General Background

Global renewable energy transitions are well under way. The 2017 World Energy Outlook predicts that renewables like wind, solar and biomass will make up 30% of the global energy supply by 2022. However, the nature of the ongoing energy transition is highly uncertain and increasingly contested.

Traditional energy companies are undertaking large scale investment in renewable energy projects. At the same time, public, community and co-operative groups around the world are playing an increasing role in producing and distributing energy. As their market share increases, these public, community and co-operative producers are becoming more effective policy actors. This has the potential to have significant consequences for the political status quo.

The presence of new, decentralized renewable energy actors is challenging the long-standing central political position held by existing energy industries. These new actors have the potential to shift control over jobs, economic growth and energy supplies.

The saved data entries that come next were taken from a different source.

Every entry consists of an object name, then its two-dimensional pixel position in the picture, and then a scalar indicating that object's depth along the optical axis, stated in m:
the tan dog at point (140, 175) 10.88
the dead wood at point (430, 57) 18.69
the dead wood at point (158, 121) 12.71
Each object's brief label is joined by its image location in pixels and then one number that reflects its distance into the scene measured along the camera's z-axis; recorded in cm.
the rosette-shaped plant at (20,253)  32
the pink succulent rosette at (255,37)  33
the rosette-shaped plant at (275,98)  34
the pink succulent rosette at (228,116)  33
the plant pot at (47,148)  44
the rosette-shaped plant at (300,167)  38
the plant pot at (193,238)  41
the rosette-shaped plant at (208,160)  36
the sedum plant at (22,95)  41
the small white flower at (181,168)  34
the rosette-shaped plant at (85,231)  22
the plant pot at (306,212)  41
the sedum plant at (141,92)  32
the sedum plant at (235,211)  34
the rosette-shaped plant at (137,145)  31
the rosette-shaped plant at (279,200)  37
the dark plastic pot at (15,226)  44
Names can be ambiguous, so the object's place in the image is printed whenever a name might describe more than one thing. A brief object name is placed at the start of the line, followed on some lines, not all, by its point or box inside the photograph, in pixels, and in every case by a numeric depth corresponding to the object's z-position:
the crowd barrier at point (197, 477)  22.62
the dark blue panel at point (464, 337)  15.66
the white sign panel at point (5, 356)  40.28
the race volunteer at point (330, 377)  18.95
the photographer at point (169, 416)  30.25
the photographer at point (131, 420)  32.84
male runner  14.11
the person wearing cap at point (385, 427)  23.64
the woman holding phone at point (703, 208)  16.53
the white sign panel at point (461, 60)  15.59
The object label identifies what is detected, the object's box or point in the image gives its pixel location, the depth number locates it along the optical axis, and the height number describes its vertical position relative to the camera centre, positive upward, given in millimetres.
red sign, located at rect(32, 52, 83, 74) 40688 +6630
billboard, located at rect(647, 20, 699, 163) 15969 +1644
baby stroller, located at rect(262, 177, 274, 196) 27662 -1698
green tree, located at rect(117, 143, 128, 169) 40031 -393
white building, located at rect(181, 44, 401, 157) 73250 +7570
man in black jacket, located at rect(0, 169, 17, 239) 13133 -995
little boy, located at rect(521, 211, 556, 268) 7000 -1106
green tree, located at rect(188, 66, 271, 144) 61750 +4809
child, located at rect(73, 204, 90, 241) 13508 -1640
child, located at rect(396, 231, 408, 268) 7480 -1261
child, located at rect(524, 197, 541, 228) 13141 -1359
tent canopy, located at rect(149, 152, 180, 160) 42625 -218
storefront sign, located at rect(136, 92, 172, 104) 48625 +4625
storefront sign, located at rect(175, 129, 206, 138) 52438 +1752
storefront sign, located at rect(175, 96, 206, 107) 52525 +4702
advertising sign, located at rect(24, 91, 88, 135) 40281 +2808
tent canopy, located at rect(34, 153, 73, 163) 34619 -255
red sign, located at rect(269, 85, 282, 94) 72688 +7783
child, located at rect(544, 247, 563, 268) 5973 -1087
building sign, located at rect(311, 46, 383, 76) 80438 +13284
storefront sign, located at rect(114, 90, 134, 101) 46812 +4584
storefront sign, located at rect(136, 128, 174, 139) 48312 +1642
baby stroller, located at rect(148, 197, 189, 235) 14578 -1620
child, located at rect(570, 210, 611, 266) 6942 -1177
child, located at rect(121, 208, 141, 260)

Political struggles between competing interests are increasing. For example, media reports have documented conflict between traditional centralized utilities and new distributed energy actors in the United States and Germany. At the same time,  co-operative agreements on regulatory changes between new entrants and incumbent utilities are also emerging. One example is a micro grid in Brooklyn that is integrating into the existing grid.

In this new and changing environment, the nature and extent of shifts in political power (e.g. changes in access to policy makers, media influence), and their consequences for political systems and their outcomes (e.g. access to energy grids, renewable energy subsidies) remain unknown. The POWERSHIFTS project is collecting and analyzing information to help understand these dynamics.